The vast majority of Eiger data sets are sensible i.e. measured as would be with a Pilatus, but with a different file format. There is however the perfectly sensible approach of putting a crystal on, spinning with a relatively low transmission beam and collecting until dead, then deciding post mortem when to have finished the experiment. This could however end up with very large data sets, with one master file and (say) over 1,000 HDF5 data files.

A clue: this may not end well - for a start you could have > 200GB of data....

Anyhow, some hints.

  1. ulimit -n 4096 
  2. run on a machine with a lot of memory or
  3. xia2 image=/path/to/master.h5:1:100800:3600
First increases the OS limit on the allowed number of file handles a process is entitled to. You will probably need a lot of RAM for e.g. indexing (because a lot of reflections) or split into evenly sized chunks with the syntax above (e.g. 1:360000:3600 if you did 100 turns, into one turn chunks) - this will make the processing much more swift though the scaling will still take a little while.
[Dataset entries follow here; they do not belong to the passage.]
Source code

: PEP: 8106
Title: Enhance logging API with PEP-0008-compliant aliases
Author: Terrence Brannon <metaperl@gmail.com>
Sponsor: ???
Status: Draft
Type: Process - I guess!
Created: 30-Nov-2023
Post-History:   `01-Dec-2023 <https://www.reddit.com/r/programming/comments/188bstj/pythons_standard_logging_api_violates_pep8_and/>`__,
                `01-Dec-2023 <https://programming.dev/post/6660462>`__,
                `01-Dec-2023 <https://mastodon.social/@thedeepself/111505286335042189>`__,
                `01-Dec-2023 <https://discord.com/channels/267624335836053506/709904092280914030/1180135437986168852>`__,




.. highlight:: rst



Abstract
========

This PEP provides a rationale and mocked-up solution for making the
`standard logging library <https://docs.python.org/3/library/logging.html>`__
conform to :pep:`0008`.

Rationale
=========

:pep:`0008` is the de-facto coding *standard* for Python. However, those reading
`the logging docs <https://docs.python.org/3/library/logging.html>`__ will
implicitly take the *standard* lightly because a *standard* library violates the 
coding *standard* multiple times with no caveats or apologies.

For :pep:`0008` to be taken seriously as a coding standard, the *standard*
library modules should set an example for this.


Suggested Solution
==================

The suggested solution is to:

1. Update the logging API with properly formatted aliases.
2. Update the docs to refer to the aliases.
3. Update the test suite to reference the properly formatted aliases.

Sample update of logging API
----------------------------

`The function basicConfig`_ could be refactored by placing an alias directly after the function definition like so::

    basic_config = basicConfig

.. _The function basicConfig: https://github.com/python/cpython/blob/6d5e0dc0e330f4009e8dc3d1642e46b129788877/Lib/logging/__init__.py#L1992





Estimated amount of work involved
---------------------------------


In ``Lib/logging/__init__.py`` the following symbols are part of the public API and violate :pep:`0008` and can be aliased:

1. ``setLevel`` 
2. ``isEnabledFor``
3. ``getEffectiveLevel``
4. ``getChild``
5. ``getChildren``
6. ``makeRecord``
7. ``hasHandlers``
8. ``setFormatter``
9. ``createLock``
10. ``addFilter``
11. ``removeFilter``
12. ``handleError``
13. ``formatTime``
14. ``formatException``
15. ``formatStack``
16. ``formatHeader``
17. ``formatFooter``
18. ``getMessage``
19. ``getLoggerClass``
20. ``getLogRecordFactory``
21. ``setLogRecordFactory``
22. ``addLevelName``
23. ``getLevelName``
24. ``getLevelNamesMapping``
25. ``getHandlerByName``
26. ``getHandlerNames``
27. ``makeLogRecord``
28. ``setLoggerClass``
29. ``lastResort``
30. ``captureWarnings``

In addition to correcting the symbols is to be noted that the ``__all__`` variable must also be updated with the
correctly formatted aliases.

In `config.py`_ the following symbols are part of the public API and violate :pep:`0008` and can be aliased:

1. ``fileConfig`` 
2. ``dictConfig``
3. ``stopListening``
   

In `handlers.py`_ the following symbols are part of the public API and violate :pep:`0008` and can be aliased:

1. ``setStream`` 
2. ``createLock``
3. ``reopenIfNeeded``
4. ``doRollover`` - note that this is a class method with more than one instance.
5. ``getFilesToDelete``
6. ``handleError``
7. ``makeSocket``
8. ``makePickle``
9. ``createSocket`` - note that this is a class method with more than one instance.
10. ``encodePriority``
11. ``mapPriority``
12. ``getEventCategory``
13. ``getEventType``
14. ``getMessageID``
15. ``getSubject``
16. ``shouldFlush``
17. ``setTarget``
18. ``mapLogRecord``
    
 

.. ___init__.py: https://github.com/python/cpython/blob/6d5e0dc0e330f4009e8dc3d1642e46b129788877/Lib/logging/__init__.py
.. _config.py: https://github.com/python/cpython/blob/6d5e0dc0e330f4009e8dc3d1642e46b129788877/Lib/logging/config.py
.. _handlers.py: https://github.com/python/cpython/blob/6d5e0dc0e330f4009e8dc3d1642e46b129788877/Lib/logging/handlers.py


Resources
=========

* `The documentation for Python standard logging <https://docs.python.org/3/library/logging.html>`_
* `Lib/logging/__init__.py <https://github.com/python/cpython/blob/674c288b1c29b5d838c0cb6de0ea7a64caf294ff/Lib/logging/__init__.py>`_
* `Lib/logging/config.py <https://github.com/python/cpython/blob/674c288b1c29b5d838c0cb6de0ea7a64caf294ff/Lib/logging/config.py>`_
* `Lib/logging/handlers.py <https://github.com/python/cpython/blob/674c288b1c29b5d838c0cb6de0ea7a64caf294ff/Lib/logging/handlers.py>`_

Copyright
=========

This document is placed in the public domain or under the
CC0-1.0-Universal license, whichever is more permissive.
Whatever happens, with xia2 this is unlikely to be fast... if using 3d/i/ii pipeline, the use of the neggia plugin with XDS will appear in the next release with DIALS 1.7, which is due real soon now...

Friday 7 July 2017

Eiger data sets > 10k frames

Turns out xia2 would potentially fail with this - see

https://github.com/xia2/xia2/issues/155

Now fixed - will be updated in next release of DIALS (1.6.4 probably)

Meanwhile will probably set out to replace other jiffies used in DIALS with CCTBX code [link] to make the system more future proof... if anyone has a student in need of a project, please get in touch!

Friday 12 May 2017

Processing data to higher resolution than diffraction

If you are using xia2.small_molecule the default behaviour is to process every reflection and report the resolution limits observed, but include all reflections however weak in the output data. If you subsequently look at the I/sig(I) statistics and you have data to a lower limit than all reflections, you may see a substantial number of reflections with low or negative I/sig(I) i.e.


This is to be expected - these are essentially a population of noisy zero values, the noise a result of statistical errors from background subtraction. These should have no impact on refinement.

If this is not the behavior you want, set "keep_all_reflections=False" on the command line and only those data considered to be present will be included in the output.